[[ Data records open ]]

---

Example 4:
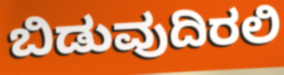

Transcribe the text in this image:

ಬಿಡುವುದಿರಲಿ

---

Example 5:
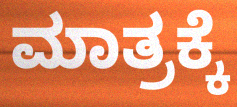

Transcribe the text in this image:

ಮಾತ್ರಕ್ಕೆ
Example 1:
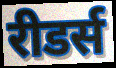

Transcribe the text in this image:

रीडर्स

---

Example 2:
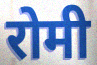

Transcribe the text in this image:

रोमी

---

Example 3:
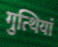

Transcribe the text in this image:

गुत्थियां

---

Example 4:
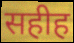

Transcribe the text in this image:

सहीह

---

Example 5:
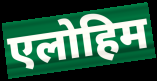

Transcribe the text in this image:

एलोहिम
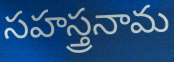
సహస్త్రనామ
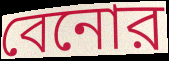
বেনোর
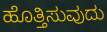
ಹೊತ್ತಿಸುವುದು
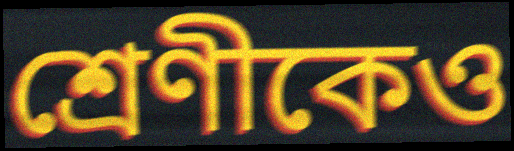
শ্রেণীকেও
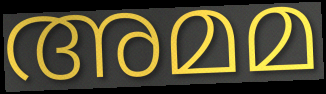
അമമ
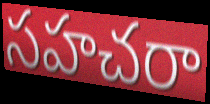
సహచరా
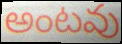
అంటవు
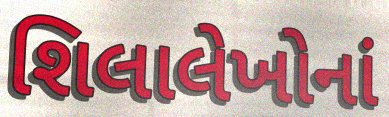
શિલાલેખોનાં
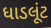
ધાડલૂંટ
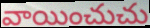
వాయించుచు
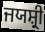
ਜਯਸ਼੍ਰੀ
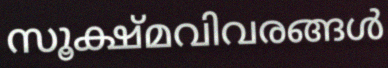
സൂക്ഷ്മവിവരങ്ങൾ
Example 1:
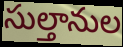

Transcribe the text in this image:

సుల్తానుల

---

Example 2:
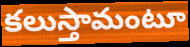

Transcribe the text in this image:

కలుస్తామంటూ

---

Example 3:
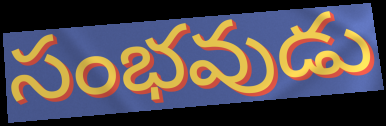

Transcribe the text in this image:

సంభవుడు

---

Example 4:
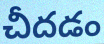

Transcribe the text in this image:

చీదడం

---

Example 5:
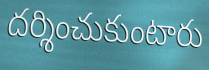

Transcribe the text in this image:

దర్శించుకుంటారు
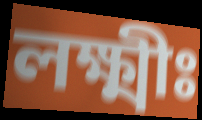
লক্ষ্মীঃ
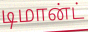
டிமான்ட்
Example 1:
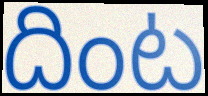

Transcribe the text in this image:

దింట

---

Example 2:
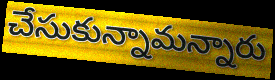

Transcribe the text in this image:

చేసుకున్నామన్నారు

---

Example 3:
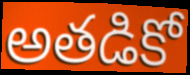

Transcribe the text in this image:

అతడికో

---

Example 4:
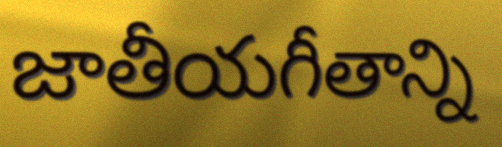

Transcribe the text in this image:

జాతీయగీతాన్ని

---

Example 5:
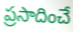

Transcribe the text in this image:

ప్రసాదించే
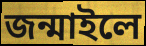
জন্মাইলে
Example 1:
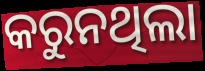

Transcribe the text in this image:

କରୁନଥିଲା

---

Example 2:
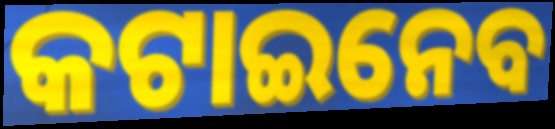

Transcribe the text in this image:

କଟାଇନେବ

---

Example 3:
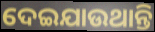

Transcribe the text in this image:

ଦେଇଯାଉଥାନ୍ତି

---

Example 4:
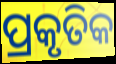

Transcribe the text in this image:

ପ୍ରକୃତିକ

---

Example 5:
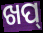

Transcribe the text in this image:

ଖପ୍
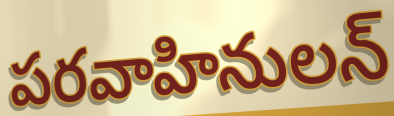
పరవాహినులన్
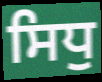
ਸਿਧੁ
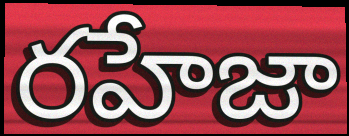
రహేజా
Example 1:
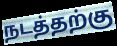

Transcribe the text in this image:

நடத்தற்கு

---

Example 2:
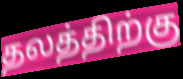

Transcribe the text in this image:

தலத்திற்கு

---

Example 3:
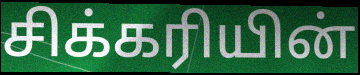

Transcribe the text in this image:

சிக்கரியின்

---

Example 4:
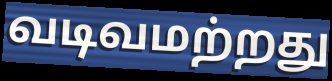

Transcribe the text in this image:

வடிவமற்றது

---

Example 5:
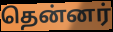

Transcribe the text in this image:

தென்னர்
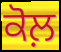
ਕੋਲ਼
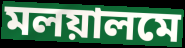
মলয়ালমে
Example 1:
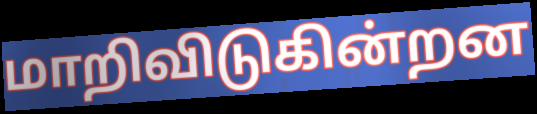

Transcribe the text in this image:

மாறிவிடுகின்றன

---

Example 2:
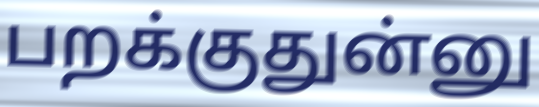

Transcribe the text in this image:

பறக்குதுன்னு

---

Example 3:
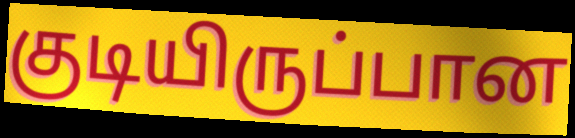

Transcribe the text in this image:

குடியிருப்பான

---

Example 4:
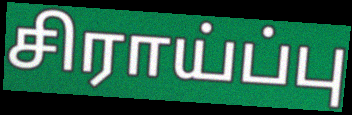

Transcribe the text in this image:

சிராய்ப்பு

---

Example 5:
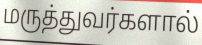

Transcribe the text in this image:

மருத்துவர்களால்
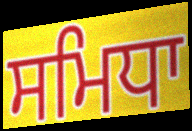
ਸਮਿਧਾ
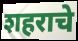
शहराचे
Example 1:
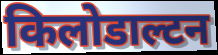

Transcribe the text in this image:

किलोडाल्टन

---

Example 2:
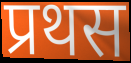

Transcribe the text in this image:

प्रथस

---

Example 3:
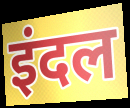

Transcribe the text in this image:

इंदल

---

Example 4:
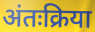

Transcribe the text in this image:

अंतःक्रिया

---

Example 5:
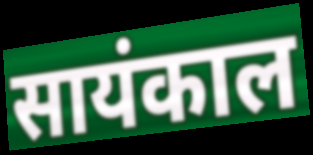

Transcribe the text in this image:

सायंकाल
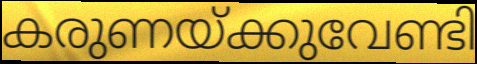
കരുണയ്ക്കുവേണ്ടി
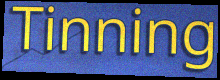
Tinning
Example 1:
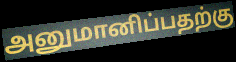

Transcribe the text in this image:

[[ Data records closed ]]

◆ Task brief ◆
The records are to be returned word for word, without any of their pictures.

◆ Result of this exercise ◆
---

Example 4:

Transcribe the text in this image:

ಬಿಡುವುದಿರಲಿ

---

Example 5:

Transcribe the text in this image:

ಮಾತ್ರಕ್ಕೆ
Example 1:

Transcribe the text in this image:

रीडर्स

---

Example 2:

Transcribe the text in this image:

रोमी

---

Example 3:

Transcribe the text in this image:

गुत्थियां

---

Example 4:

Transcribe the text in this image:

सहीह

---

Example 5:

Transcribe the text in this image:

एलोहिम
సహస్త్రనామ
বেনোর
ಹೊತ್ತಿಸುವುದು
শ্রেণীকেও
അമമ
సహచరా
అంటవు
શિલાલેખોનાં
ધાડલૂંટ
వాయించుచు
ਜਯਸ਼੍ਰੀ
സൂക്ഷ്മവിവരങ്ങൾ
Example 1:

Transcribe the text in this image:

సుల్తానుల

---

Example 2:

Transcribe the text in this image:

కలుస్తామంటూ

---

Example 3:

Transcribe the text in this image:

సంభవుడు

---

Example 4:

Transcribe the text in this image:

చీదడం

---

Example 5:

Transcribe the text in this image:

దర్శించుకుంటారు
লক্ষ্মীঃ
டிமான்ட்
Example 1:

Transcribe the text in this image:

దింట

---

Example 2:

Transcribe the text in this image:

చేసుకున్నామన్నారు

---

Example 3:

Transcribe the text in this image:

అతడికో

---

Example 4:

Transcribe the text in this image:

జాతీయగీతాన్ని

---

Example 5:

Transcribe the text in this image:

ప్రసాదించే
জন্মাইলে
Example 1:

Transcribe the text in this image:

କରୁନଥିଲା

---

Example 2:

Transcribe the text in this image:

କଟାଇନେବ

---

Example 3:

Transcribe the text in this image:

ଦେଇଯାଉଥାନ୍ତି

---

Example 4:

Transcribe the text in this image:

ପ୍ରକୃତିକ

---

Example 5:

Transcribe the text in this image:

ଖପ୍
పరవాహినులన్
ਸਿਧੁ
రహేజా
Example 1:

Transcribe the text in this image:

நடத்தற்கு

---

Example 2:

Transcribe the text in this image:

தலத்திற்கு

---

Example 3:

Transcribe the text in this image:

சிக்கரியின்

---

Example 4:

Transcribe the text in this image:

வடிவமற்றது

---

Example 5:

Transcribe the text in this image:

தென்னர்
ਕੋਲ਼
মলয়ালমে
Example 1:

Transcribe the text in this image:

மாறிவிடுகின்றன

---

Example 2:

Transcribe the text in this image:

பறக்குதுன்னு

---

Example 3:

Transcribe the text in this image:

குடியிருப்பான

---

Example 4:

Transcribe the text in this image:

சிராய்ப்பு

---

Example 5:

Transcribe the text in this image:

மருத்துவர்களால்
ਸਮਿਧਾ
शहराचे
Example 1:

Transcribe the text in this image:

किलोडाल्टन

---

Example 2:

Transcribe the text in this image:

प्रथस

---

Example 3:

Transcribe the text in this image:

इंदल

---

Example 4:

Transcribe the text in this image:

अंतःक्रिया

---

Example 5:

Transcribe the text in this image:

सायंकाल
കരുണയ്ക്കുവേണ്ടി
Tinning
Example 1:

Transcribe the text in this image:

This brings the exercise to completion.